The usefulness of the Hepatitis-Infectious Mononucleosis (HIM) Antibody Test in the differential diagnosis of the hospitalized patient with jaundice and elevated enzymes was evaluated. Fifty patients were selected for study by daily scannings of the bilirubin and transaminase determinations performed in the clinical laboratory of this hospital.
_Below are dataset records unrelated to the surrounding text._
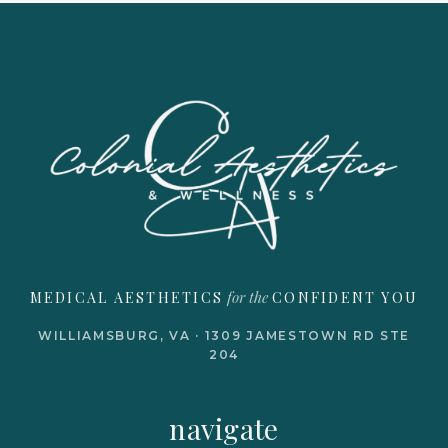
for the
MEDICAL AESTHETICS
CONFIDENT YOU
WILLIAMSBURG, VA · 1309 JAMESTOWN RD STE
204
navigate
Without knowledge of HIM test results, these patients were grouped clinically by two or three of the authors and by each patient's attending clinician. This grouping formed the following clinical classifications: 22 patients with abnormal liver function studies without infectious hepatitis, 21 patients with infectious hepatitis, 3 patients with chronic active hepatitis, 2 patients with infectious mononucleosis, and 2 patients who were categorized separately as a result of disagreement among the clinical reviewers regarding their diagnoses. HIM antibody titers were performed using coded serum specimens from the patients, 99 blood bank serum specimens, and sera from 21 infants and children 9 to 18 months of age. No significant differences were demonstrable among the means and ranges of HIM antibody titers of the groups studied. The authors concluded, therefore, that HIM testing of serum specimens from hospitalized jaundiced patients has no diagnostic value. Serial determinations of HIM antibody titers at weekly intervals in hospitalized jaundiced patients added no diagnostic potency to the HIM test.